The only way to protect the zinc coating from corrosion is by covering it up. You can't just leave it exposed to the elements because that would cause the metal to oxidize and peel away from the pipe. Burying the pipe prevents this from happening.
If you want to bury your metallic gas pipe you will need to use stainless steel pipe. The outside of the pipe will need to be coated with zinc to prevent animals and insects from eating through it.
Stainless steel gas pipe can be buried up to six inches deep in stable soil. It is recommended that you have the pipe tested every time you add or remove an inch of water from the surrounding area. If any rust appears on the pipe, cover it with additional soil until it can be repaired or replaced.
Steel, copper, and brass: Black steel is the most often used gas pipe material. Some locations allow the use of galvanized steel, copper, brass, or CSST (Corrugated Stainless Steel Tubing), although some utilities explicitly ban the use of copper. Copper is widely used in different parts of the world. It's affordable and easy to work with, but it can be toxic if not handled properly. Brass has the same problems as copper and is no longer recommended by some manufacturers.

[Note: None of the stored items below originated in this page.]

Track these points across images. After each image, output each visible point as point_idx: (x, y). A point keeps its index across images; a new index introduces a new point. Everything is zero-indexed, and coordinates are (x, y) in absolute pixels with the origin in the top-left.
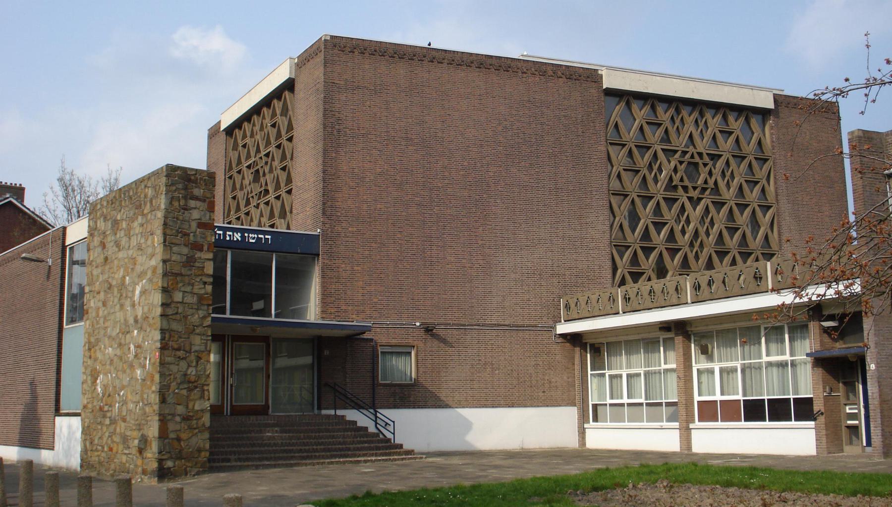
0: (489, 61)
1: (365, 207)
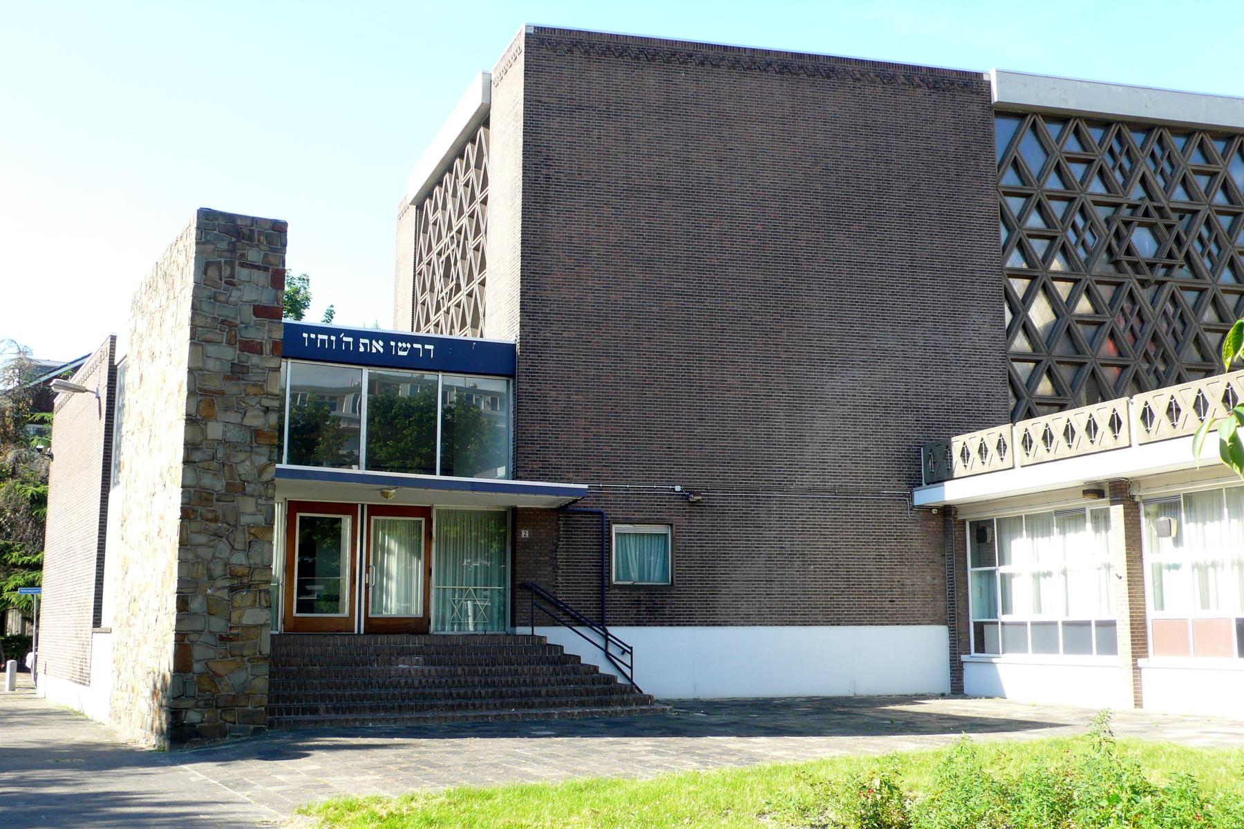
0: (798, 62)
1: (590, 298)
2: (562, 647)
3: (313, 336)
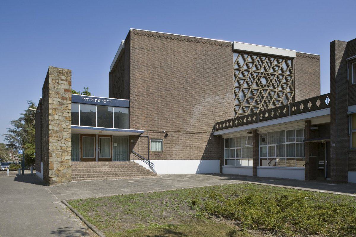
0: (315, 57)
2: (139, 164)
3: (84, 98)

All types of pipe are capable of carrying gas, but only steel and cast iron have been used for actual gas service. Painted metal piping has been used for water services since before World War II, so it can also be found on houses built before then. But unless the house was actually located near a factory that used metal paint, it's very unlikely that you will find any today because they deteriorate quickly due to the humidity in homes. The same thing happens to copper piping - except that it will tarnish rather than peel like painted metal.
The main advantage of steel over other materials is its resistance to corrosion. When exposed to moisture, carbon dioxide from air pressure, and other chemicals, metals such as zinc and copper become acidic which can cause them to corrode. This is not a problem with steel because there is a protective oxide layer that forms naturally when it is exposed to oxygen in the air. Otherwise, it would burn easily.